Server hardware will most likely be bought with two socket Apple or AMD multiple-core CPUs for medium and small workloads and 4 socket multiple-core CPUs for giant CPU-bound workloads. Probably the most amount of CPU cores or threads an Oracle VM server supports is 160. Oracle VM server maps an internet-based CPU having a hardware thread round the CPU core within the CPU socket. Oracle VM Server supports CPU over-subscription, meaning an online server with 160 CPU cores could over-allocate the entire amount of CPU cores to virtual machines. For instance, an online server through getting an Apple Xeon processor 5600-series CPU with hyper-threading might have around six cores and twelve threads per socket. A Few socket server through getting an Apple Xeon processor 5600-series CPU could allocate 24 virtual CPUs without oversubscribing the physical CPUs. CPU-bound workloads shouldn’t perform servers with oversubscribed CPUs.

RAM

Server hardware will most likely be bought using the physical memory. Oracle VM server doesn’t support memory over-subscription, meaning it can’t pay an energetic Migration or HA request unless of course obviously clearly the server has available RAM for the virtual machines. Getting available RAM on every server provides versatility in relation to adding new virtual machines for that server pool, and to allow Live Migration and HA within the server pool. Instantly, each server reserves 512 MB of memory for dom0. The standard memory overhead for every running guest round the dom0 is roughly 20 MB plus 1% within the guest’s memory size. All individuals other physical memory may be utilized on visitors.

Storage

Unless of course obviously clearly the server is booting from SAN, an SSD internal hard drive is suggested. Virtual machine image and configuration files are available on shared SAN, iSCSI, or NFS repositories. Oracle VM Server requires “only” 4 GB of local storage for the whole installation. The look goal for Oracle VM should be to support multiple node server pools with shared fibre funnel SAN, iSCSI and/or NFS storage.

Network Interface Cards

For network-interface high availability 802.3AD bonds can be used each number of network interfaces.
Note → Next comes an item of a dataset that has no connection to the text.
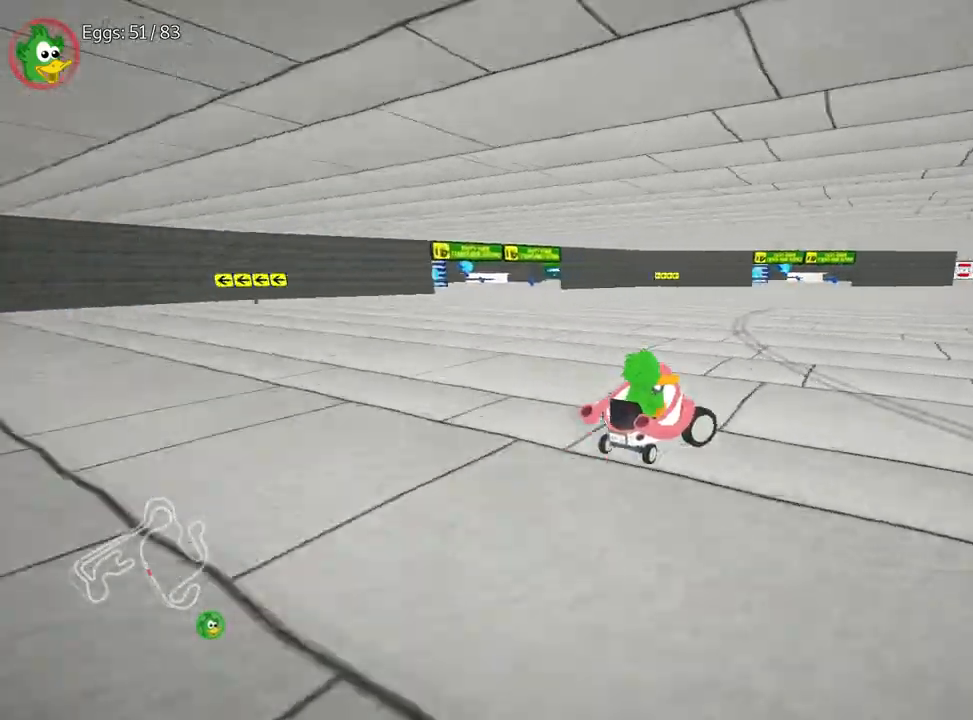
{"keys": ["right"], "events": []}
Oracle VM supports two NICs ports per 802.3 AD bond and around five 802.3AD bonds per Oracle VM Server. Both 802.3AD NIC bonds, port-based VLANs and/or 802.1Q tag-based VLANs are supported and configured publish-installation with Oracle VM Manager. Network redundancy, i.e. 802.3AD NIC connecting doubles the amount of needed NICs. Oracle VM uses around five discrete systems – Server Management, Cluster Heartbeat, live Migration, Storage and Virtual Machines. All five systems may be supported one mode 2 bond with 802.1Q tag-based VLANs (2 NICs) or depleting to 5 802.3AD bond (10 NICs).